What the task requires:
Copy out the records below word for word, from the line with "Give me SVG" to the line with "105H68L69 107H72V106H73V102H72L71 100H69V101L67", leaving out the pictures.

---------- Given records ----------

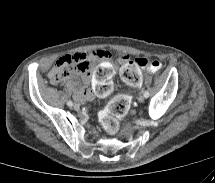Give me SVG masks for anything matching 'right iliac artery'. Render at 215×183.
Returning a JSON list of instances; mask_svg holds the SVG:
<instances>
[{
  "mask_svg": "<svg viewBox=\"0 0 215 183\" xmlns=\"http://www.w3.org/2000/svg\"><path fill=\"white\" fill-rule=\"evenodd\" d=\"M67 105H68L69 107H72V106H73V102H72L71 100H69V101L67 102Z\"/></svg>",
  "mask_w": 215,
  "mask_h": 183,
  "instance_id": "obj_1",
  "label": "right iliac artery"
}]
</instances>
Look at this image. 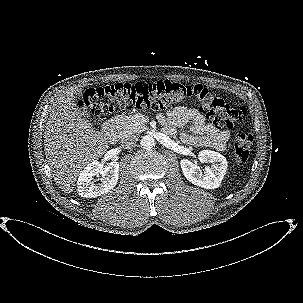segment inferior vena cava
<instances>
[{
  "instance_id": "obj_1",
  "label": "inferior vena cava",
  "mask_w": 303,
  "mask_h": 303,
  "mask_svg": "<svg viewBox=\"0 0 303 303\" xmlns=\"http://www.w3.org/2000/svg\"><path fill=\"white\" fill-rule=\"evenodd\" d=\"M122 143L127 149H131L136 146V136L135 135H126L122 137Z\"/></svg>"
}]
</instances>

----------
---------- Given records ----------

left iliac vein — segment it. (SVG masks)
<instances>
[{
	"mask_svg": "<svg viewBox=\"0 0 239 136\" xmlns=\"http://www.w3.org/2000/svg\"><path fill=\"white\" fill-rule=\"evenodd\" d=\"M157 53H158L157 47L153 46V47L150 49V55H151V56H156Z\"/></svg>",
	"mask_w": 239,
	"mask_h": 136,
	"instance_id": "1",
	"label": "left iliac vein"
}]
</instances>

----------

Expected answer:
Give me SVG masks for anything matching 'right iliac artery'. Render at 215×183.
Returning a JSON list of instances; mask_svg holds the SVG:
<instances>
[{
  "mask_svg": "<svg viewBox=\"0 0 215 183\" xmlns=\"http://www.w3.org/2000/svg\"><path fill=\"white\" fill-rule=\"evenodd\" d=\"M67 105H68L69 107H72V106H73V102H72L71 100H69V101L67 102Z\"/></svg>",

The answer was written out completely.